◆ **Passage provided**:
....................
A graduate of the class of 98 who played quarterback for St. Charles, he shared Stein’s sentiment about what the victory meant.

“It’s just incredible,” he said. “Just for the community … I’ve been in touch with alumni from all over the country. We felt like we were going to battle for everyone that ever wore the Comet uniform. And as someone who did that, it was almost like playing in the game for me. To help to give that gift to 90-something football players, something everyone who came before them wasn’t able to accomplish … it’s special.”

He said that he and the other coaches knew they had a good team coming back this season. But what gave the younger Monica — who is one of the very rare folk who can now say he coached a team to a state championship with his father — an inkling that this could be a special season was the resilience of the team in the face of adversity.

“Every time someone was injured or didn’t play as well as they usually do, someone else was ready to step up and carry the load,” said Monica. “Everyone on our team knew what had to be done in those situations, what had to go down, and they did it.

“I don’t care how good you are … to win a state championship, you need to have some breaks. The ball has to bounce your way, in terms of the draw, or injury … and this team overcame all of that.”

Indeed, St. Charles overcame injuries, most notably those of running backs Lazedrick Thompson and Marcus Hall, two of the top producing tailbacks in the state.

To compound matters, with the two largely unavailable on offense for the postseason, the Comets had no time to regroup; a power points quirk left them matched up with No. 15 seed Patterson in round two, a team that had been ranked second in the state poll all season. Defending champion Parkview Baptist awaited in the semifinals. And Amite gave SCC the toughest game of all.

“I don’t know if anyone, regardless of class, could have had a tougher bracket,” said Monica.

But in the end, the Comets overcame it all and Ty Monica was able to call a play he’s dreamt of calling for years — the victory kneeldown on the final play of the state championship game.

He got to live out a dream in the process.

“I’ve been coming to see these championship games in the Superdome since I was five or six years old,” he said.

“I played in two championship games. And one of the things I’ve always had in the back of my mind, that I’ve wanted to do, was to be on that sideline that wins the state championship and do snow angels on that Dome turf. It’s just one of those little things in life that you can always appreciate and remember.”
....................
◆ **Excerpted data**:
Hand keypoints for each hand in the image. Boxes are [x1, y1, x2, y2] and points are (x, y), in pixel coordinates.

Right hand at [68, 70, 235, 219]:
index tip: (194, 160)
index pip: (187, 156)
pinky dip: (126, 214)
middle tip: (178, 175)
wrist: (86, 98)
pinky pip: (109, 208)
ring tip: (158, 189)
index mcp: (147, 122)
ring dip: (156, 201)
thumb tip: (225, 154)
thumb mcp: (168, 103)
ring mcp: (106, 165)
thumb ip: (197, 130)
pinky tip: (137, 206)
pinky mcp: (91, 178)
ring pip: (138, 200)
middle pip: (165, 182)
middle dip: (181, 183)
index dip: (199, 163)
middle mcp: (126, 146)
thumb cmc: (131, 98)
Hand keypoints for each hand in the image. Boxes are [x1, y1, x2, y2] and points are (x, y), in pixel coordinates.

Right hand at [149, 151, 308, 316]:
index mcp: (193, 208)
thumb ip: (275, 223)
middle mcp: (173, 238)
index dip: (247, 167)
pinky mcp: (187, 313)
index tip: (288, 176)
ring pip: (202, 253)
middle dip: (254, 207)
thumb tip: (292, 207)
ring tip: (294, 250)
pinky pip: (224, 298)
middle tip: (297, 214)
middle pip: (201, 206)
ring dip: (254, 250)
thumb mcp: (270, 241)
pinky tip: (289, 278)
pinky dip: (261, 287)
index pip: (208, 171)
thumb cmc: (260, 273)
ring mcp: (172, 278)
....................
◆ **Work request**: Retype the entire passage about the St. Charles state championship season word for word. The lines above are separate material and bear no relation to the passage.

◆ **Task solution**:
A graduate of the class of 98 who played quarterback for St. Charles, he shared Stein’s sentiment about what the victory meant.

“It’s just incredible,” he said. “Just for the community … I’ve been in touch with alumni from all over the country. We felt like we were going to battle for everyone that ever wore the Comet uniform. And as someone who did that, it was almost like playing in the game for me. To help to give that gift to 90-something football players, something everyone who came before them wasn’t able to accomplish … it’s special.”

He said that he and the other coaches knew they had a good team coming back this season. But what gave the younger Monica — who is one of the very rare folk who can now say he coached a team to a state championship with his father — an inkling that this could be a special season was the resilience of the team in the face of adversity.

“Every time someone was injured or didn’t play as well as they usually do, someone else was ready to step up and carry the load,” said Monica. “Everyone on our team knew what had to be done in those situations, what had to go down, and they did it.

“I don’t care how good you are … to win a state championship, you need to have some breaks. The ball has to bounce your way, in terms of the draw, or injury … and this team overcame all of that.”

Indeed, St. Charles overcame injuries, most notably those of running backs Lazedrick Thompson and Marcus Hall, two of the top producing tailbacks in the state.

To compound matters, with the two largely unavailable on offense for the postseason, the Comets had no time to regroup; a power points quirk left them matched up with No. 15 seed Patterson in round two, a team that had been ranked second in the state poll all season. Defending champion Parkview Baptist awaited in the semifinals. And Amite gave SCC the toughest game of all.

“I don’t know if anyone, regardless of class, could have had a tougher bracket,” said Monica.

But in the end, the Comets overcame it all and Ty Monica was able to call a play he’s dreamt of calling for years — the victory kneeldown on the final play of the state championship game.

He got to live out a dream in the process.

“I’ve been coming to see these championship games in the Superdome since I was five or six years old,” he said.

“I played in two championship games. And one of the things I’ve always had in the back of my mind, that I’ve wanted to do, was to be on that sideline that wins the state championship and do snow angels on that Dome turf. It’s just one of those little things in life that you can always appreciate and remember.”